After reading this article, you will get a thorough understanding of traditional dresses of the North East region of India.

Arunachal Pradesh

The traditional costumes of Arunachal Pradesh reflect the culture of their tribes they belong to. Here, women wear vibrant colored dresses made of threads with unique and intricate patterns adorned with fine beads or silver jewelry. Accessories are an integral part of their costume.

People of some tribes use a jacket above a sleeveless chemise tied to their waist with a lengthy and narrow strip of cloth while others wear a sleeveless and collarless robe stretching from the shoulders to the knees. During important occasions, ‘Gurdam’, a skull cap filled with Yak hair, is worn to complete the look.


The famous dresses from Assam worn on special occasions are Muga, Pat silk sarees and Mekhla Chador(similar to a half-saree of South India). Each tribe has its own distinct and unique style of wearing Mekhla Chador distinguished by motifs, colors, and design. Women of the Dimasa tribe wear skirt-like clothing called ‘Rigu’ and a decorated vest-like attire called ‘Rijamphai’, sometimes also known as ‘Rikhaosa’.

For adding charm in attires, Assamese women wear traditional jewelry like ‘Gaam Kharu’ large silver bangles, ‘Kopo Phool’ earrings, and ‘Mukuta Moni’ necklaces.


Meghalaya is popularly known as a home to the three famous hill tribes of India – Khasi, Jaintias and Garos. Their traditional dresses look elegant on the women belonging to the Garo, Jaintia, and Khasi tribes of Meghalaya. 

  • The Khasi woman wears an ankle-length costume with a fitted blouse over it, called ‘Jainsen’ and chequered cotton shawls over the blouse, called ‘Tap-Moh Khlieh’.
  • The Garo women usually wear ‘Eri’ silk shawls, a blouse and an unstitched cloth called ‘Dakmanda’ (thick border decorated with motifs and floral patterns), on the lower half of their body. They also drape an unstitched garment, woven out of mulberry silk.
  • The Jaintia tribe usually wears a sarong called ‘Thoh Khyrwang’, with a velvet blouse. A long piece of Muga silk is tied around their shoulders, flowing down to their ankles. They are often seen wearing a very elegant headpiece known as ‘Kyrshah’.


The clothes that Manipuri girls wear with pride and grace include ‘Phanek’, a wrap-around skirt or ‘Sarong’, a stiff skirt. Manipuri women also wear a saree-like cloth called ‘Moirang Phi’. Different tribes of Manipur have their own distinctive dresses like ‘Lmaphie’, ‘Saijounba’, ‘Ningthoupee’ and ‘Phiranji’.
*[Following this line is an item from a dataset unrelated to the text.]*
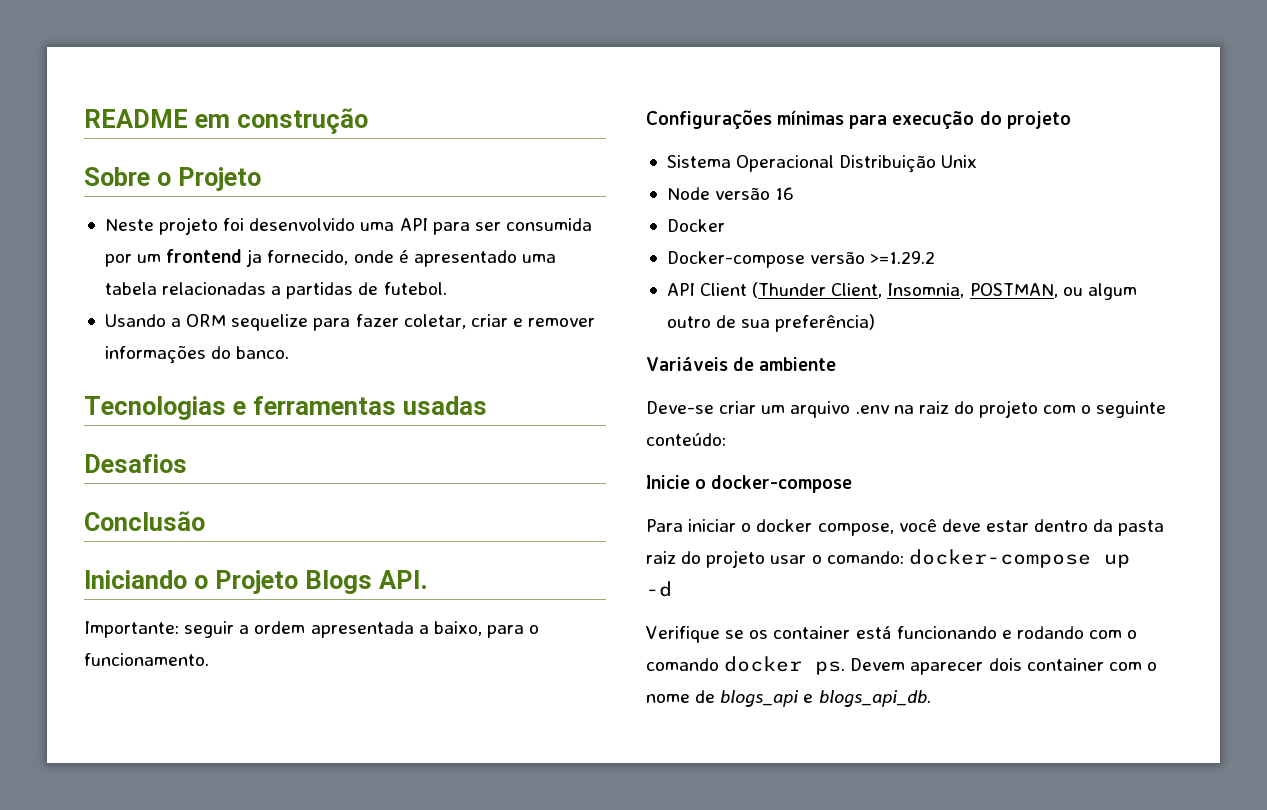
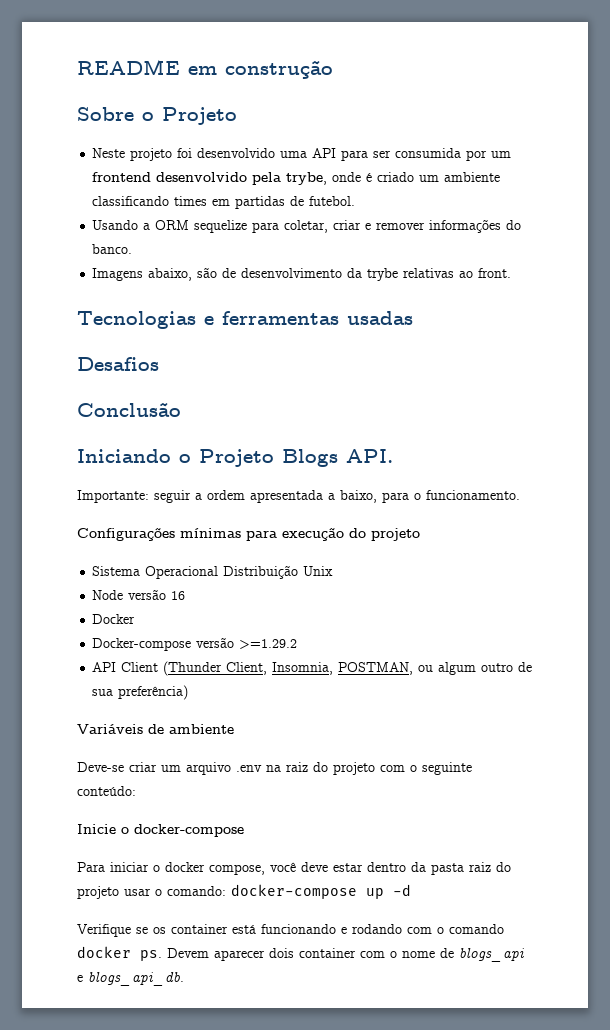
[246,249,556,267] [104,282,282,295] ja fornecido, onde é apresentado uma tabela relacionadas a -> [156,172,501,185] [92,196,231,206] desenvolvido pela trybe, onde é criado um ambiente classificando times em
[355,314,399,327] fazer -> (280, 227) none
(290, 352) none -> [92,267,512,281] // Imagens abaixo, são de desenvolvimento da trybe relativas ao front.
Mizo women wear elegant full-sleeved dresses and the most common among them is a three piece Churidar-kurta-dupatta set, called ‘Puan’. On special occasions like festivals or weddings, women wear a long, chequered skirt with a colorful shirt, called ‘Puanchei’. The long skirts are vertically embroidered in colorful threads. Mizo women are also seen sporting beautiful headgear made of brass and colorful cane, decorated with items like porcupine quills and parrot feathers.


An important part of Nagaland’s cultural attire is ‘Naga shawls’. Shawls are often considered as a badge of honor, and are gifted to aged and experienced people. Women of Nagaland usually dress in skirts which are, again, different from one tribe to another, and are known by different names as well. 

The popular types of Ao skirts include ‘Azu Jangnup Su’ with red and yellow-black stripes; ‘Ngami Su’ is a fishtail skirt and ‘Yongzujangau’ is a cucumber seed skirt which is woven in red threads on a black base. The Angami tribe’s women wear sleeveless tops called ‘Vatchi’ over a white skirt called ‘Pfemhou’ and a petticoat called ‘Neikhro’.


Women belonging to Tripura wear a beautifully woven two-piece called ‘Rinai’ and ‘Risa’. The ‘Risa’ is worn on the upper part of the body while the ‘Rinai’ is wrapped around the waist. These attractive costumes look more beautiful when paired with charming traditional jewelries. 


The traditional dresses of Sikkim shows diversity and exemplifies social and cultural lives of the three main resident communities – the Lepchas, Bhutias and the Nepalis. For the male members of the Lepcha community, the ‘Thokro-Dum’ is the primary outfit. The traditional attire of Lepcha women involves a saree-like garment called ‘Dumvum’. The traditional dress donned by Bhutias is the ‘Bakhu’ which is worn by both men and women. Nepali males love to wear ‘Shurval’, which is a Pyjama with a shirt and a traditional shirt.